PRINCIPLES FOR WORKING WITH PRIVATE LANDOWNERS

Recent research indicates that conservation practitioners should incorporate the following principles into bird conservation planning with landowners (Figure 1):

  • (1) Use social and natural science and stakeholder input to decide how and where to work.

  • (2) Tailor strategies to local ecological and social conditions.

  • (3) Build relationships and support landowner interests.

  • (4) Reduce barriers to participation.

  • (5) Offer a menu of options to support landowner conservation behavior.

  • (6) Promote persistence of landowner conservation behavior.

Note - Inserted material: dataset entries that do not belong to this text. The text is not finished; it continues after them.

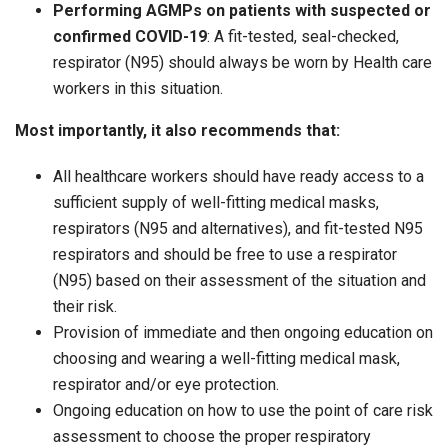
Performing AGMPs on patients with suspected or
confirmed COVID-19
: A fit-tested, seal-checked,
respirator (N95) should always be worn by Health care
workers in this situation.
Most importantly, it also recommends that:
All healthcare workers should have ready access to a
sufficient supply of well-fitting medical masks,
respirators (N95 and alternatives), and fit-tested N95
respirators and should be free to use a respirator
(N95) based on their assessment of the situation and
their risk.
Provision of immediate and then ongoing education on
choosing and wearing a well-fitting medical mask,
respirator and/or eye protection.
Ongoing education on how to use the point of care risk
assessment to choose the proper respiratory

Use Social and Natural Science and Stakeholder Input to Decide How and Where to Work

Simple recommendations to prohibit, for example, agricultural intensification across wide areas to improve bird habitat (e.g., Palacín and Alonso 2018), are likely to be ignored. Reversing, or at least slowing, bird declines requires well-conceived strategies, implementation, and follow-up with integration of both social and natural science considerations. Social scientists are often brought in too late (Lischka et al. 2018), to help in marketing or evaluating a conservation effort (Fox et al. 2006), rather than meaningfully engaged from the start of a project. Social scientists can contribute to all stages of a conservation project: defining the problem and team members, finalizing goals and objectives, identifying conservation strategies, and evaluating success (Niemic et al. 2021). Social scientists can help identify stakeholders or rightsholders who should be involved, and facilitate a co-production approach, where those who create and use the science work together from problem definition to implementation (Dayer et al. 2020; Naugle et al. 2020).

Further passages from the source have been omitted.